▶ [Work task]: Only the number is wanted: how many lines of these entries contain the word "each"?

== Segment start ==

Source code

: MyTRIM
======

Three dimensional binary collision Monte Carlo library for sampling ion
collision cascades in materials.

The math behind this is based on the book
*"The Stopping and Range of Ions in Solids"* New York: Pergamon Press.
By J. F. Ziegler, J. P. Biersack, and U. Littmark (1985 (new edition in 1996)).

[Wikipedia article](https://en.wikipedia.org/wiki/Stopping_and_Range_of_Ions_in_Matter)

== Segment end ==
== Segment start ==

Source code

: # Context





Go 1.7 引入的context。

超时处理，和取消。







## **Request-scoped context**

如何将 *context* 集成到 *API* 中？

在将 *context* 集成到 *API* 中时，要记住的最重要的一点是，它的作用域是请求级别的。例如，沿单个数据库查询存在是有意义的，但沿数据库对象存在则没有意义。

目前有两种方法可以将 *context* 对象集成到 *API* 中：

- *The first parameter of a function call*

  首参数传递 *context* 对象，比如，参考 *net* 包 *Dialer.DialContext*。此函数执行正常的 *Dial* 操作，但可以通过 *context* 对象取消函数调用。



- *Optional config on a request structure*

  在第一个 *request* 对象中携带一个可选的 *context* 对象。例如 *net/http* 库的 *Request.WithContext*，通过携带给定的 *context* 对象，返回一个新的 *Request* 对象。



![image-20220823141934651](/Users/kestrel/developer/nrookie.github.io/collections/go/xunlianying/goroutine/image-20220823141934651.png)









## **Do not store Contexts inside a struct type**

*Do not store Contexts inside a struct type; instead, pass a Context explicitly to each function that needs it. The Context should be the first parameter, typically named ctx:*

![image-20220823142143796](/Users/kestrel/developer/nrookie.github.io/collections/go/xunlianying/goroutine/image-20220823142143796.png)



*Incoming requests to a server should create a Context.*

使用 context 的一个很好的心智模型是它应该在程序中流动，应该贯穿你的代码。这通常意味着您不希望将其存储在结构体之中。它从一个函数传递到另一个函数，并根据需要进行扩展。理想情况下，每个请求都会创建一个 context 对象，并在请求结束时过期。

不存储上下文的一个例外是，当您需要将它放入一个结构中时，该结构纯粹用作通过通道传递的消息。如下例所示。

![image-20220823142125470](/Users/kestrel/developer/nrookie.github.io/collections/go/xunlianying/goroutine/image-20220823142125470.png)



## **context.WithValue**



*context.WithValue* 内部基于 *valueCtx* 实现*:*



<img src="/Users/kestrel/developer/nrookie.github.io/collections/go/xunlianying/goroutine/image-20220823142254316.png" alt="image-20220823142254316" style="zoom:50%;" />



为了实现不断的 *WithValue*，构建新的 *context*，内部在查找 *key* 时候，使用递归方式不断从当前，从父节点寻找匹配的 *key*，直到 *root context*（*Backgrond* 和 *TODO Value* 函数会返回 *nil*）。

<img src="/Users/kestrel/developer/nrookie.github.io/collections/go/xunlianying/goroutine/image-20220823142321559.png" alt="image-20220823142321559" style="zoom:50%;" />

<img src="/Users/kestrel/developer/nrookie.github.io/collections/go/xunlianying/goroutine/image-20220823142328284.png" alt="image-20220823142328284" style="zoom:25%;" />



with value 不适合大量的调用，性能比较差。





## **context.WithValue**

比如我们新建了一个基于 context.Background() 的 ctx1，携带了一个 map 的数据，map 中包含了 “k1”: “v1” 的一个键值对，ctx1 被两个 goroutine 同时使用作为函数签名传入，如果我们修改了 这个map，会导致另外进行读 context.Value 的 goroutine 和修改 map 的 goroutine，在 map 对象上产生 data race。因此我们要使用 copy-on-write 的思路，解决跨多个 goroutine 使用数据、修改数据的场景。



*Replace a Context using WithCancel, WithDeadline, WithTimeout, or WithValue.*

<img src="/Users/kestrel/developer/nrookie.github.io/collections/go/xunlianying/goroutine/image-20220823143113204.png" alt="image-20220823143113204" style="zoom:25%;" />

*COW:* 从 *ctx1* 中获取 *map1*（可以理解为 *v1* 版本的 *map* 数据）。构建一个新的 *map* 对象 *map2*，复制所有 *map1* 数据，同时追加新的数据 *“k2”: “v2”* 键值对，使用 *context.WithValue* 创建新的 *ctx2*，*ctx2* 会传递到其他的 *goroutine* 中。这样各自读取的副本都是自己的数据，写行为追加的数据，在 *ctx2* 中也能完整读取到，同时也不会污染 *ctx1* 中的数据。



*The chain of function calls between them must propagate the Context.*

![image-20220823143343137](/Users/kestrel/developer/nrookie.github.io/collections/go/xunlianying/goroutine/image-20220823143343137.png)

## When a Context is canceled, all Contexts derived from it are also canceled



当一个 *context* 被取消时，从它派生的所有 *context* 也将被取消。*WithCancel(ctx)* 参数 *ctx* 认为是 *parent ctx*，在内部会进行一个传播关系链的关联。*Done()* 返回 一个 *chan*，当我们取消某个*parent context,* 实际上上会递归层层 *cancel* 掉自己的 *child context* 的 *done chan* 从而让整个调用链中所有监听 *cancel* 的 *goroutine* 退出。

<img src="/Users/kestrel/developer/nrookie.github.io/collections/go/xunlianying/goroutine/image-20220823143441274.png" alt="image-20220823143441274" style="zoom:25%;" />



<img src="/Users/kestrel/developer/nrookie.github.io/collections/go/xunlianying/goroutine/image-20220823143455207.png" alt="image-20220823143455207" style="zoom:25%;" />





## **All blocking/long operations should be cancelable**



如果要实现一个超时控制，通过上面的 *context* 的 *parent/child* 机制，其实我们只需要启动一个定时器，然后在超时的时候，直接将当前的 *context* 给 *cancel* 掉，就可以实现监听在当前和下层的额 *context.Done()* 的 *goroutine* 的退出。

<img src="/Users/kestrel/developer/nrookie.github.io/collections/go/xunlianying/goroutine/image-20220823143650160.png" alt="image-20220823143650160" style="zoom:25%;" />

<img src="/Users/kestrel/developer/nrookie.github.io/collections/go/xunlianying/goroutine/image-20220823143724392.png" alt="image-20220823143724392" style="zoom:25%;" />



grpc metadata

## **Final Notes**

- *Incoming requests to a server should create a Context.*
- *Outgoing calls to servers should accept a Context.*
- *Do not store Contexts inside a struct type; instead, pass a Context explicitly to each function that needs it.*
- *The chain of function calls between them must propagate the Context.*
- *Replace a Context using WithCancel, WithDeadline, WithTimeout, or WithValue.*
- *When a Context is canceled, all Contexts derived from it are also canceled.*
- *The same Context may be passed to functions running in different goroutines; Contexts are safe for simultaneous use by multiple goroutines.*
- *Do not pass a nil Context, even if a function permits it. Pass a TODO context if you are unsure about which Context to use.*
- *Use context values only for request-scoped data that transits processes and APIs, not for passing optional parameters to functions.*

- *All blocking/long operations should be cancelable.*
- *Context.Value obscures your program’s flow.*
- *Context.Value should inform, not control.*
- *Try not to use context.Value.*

== Segment end ==
== Segment start ==

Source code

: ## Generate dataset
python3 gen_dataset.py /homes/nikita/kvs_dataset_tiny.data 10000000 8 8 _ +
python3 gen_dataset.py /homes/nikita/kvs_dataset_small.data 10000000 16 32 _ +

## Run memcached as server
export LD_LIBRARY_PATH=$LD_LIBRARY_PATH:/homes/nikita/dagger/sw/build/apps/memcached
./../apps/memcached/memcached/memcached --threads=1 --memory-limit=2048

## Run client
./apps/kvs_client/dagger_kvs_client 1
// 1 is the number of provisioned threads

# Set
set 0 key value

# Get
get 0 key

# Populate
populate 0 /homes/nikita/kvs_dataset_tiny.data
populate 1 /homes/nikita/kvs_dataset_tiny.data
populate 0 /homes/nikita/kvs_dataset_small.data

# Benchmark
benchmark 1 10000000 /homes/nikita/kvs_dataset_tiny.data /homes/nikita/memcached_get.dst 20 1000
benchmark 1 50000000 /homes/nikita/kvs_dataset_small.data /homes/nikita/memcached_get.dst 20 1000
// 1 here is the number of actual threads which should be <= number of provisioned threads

== Segment end ==

▶ [Exercise result]: 2